Most people start BJJ at a proper gym. Danial Raza started in a Gracie Garage with his friends, family, and a shared obsession with learning Gracie Combatives from the ground up. That was over 10 years ago, and, to be honest, it defined everything about the kind of instructor he became.
These days, Danial teaches Brazilian Jiu Jitsu at REVMMA in Toronto. And the students who’ve trained under him will tell you one common thing: there’s nobody quite like him on the mats. He has a rare combination of technical sharpness and genuine patience. It is really important to him that you understand the mechanics before moving on.
He works with students of all levels. Always has. And the reason he keeps coaching is that BJJ changes people: how you handle pressure, how you think, how you carry yourself when things get hard. That’s what he’s really teaching. The chokes and sweeps are just the beginning.
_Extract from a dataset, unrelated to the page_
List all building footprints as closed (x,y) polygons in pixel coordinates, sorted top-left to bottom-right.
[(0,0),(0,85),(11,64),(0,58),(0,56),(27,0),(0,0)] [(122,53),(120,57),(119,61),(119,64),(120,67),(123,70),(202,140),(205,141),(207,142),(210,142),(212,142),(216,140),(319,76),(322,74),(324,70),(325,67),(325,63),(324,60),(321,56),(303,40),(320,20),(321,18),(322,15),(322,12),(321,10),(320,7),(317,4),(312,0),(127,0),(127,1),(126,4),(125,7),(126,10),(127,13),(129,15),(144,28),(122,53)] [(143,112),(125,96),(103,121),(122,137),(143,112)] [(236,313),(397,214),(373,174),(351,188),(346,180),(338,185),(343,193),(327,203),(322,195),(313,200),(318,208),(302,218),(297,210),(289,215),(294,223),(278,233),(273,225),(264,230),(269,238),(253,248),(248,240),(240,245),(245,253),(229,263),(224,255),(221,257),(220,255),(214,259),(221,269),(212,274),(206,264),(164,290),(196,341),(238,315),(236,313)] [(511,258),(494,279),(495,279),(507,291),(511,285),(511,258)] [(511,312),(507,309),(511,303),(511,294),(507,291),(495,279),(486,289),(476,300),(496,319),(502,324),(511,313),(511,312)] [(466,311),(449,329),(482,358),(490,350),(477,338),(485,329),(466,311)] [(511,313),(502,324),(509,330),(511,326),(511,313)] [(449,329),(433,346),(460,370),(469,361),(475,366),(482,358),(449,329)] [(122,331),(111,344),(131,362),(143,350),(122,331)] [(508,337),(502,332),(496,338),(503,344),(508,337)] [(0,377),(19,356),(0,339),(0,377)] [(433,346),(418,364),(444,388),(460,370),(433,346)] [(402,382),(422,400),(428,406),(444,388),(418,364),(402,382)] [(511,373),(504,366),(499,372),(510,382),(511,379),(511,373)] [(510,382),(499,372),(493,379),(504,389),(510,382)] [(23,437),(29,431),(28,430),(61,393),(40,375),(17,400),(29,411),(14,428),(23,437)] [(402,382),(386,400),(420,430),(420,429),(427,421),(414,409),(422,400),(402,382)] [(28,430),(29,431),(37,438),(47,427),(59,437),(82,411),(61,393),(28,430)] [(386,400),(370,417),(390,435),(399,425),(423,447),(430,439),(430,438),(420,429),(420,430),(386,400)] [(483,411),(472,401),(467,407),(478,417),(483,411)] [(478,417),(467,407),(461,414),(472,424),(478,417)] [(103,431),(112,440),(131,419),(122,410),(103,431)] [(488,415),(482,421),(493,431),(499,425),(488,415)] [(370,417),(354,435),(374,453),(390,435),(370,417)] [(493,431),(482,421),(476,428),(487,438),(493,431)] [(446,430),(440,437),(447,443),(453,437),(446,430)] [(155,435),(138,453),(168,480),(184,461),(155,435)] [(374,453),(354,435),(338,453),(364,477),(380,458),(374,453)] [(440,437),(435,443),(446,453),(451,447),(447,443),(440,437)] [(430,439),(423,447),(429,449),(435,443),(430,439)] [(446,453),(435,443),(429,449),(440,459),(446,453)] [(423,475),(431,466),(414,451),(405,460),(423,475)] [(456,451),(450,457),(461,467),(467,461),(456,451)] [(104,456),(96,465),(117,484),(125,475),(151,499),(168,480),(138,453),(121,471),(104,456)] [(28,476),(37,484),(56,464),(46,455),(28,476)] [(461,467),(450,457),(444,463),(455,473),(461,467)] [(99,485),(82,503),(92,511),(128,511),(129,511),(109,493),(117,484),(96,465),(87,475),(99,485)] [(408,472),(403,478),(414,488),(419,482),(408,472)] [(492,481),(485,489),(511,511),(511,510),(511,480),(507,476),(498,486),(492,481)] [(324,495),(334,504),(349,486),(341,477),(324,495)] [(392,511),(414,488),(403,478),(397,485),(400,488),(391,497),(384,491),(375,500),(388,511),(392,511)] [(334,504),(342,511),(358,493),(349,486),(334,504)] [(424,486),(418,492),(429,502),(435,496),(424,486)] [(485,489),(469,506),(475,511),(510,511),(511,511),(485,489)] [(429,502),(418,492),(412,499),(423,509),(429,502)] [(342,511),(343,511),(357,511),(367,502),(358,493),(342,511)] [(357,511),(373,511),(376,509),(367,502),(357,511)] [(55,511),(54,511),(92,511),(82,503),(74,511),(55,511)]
Ask any parent at REVMMA in Toronto, and they will say the same thing — watching Daniel with their child for the first time is something special. He is truly passionate, speaks their language, and makes a four-year-old feel as if they have just performed the most skillful move on the mat. And somehow, that kid believes it. Because with Danial, they did. He teaches students starting at age three. And he runs multiple youth programs, including:
Confidence, discipline, respect — that’s what every class comes back to. Danial doesn’t just run programs. He builds kids up, one class at a time, until they start doing it for themselves.


Danial’s not a “just go roll” kind of coach. Every class has structure: proper mechanics, positional control, and efficient movement. He wants his students to understand what they’re doing and why they’re doing it, not just copy a move and hope for the best. The advanced students get pushed. The beginners never feel lost. That balance is harder to pull off than it sounds.
He has a favorite saying that he often repeats: “You don’t grow when you’re comfortable. You grow when you’re tired and disappointed, but you keep moving forward anyway.”
Daniel bases his classes on the idea that discipline and resilience are things that need to be practiced over and over again until they become part of your lifestyle. At REVMMA in Toronto, students come to learn Brazilian Jiu Jitsu and self-defense, and at some point, they realize they are becoming fitter, calmer, and more resilient to stress. That’s the Danial Raza effect.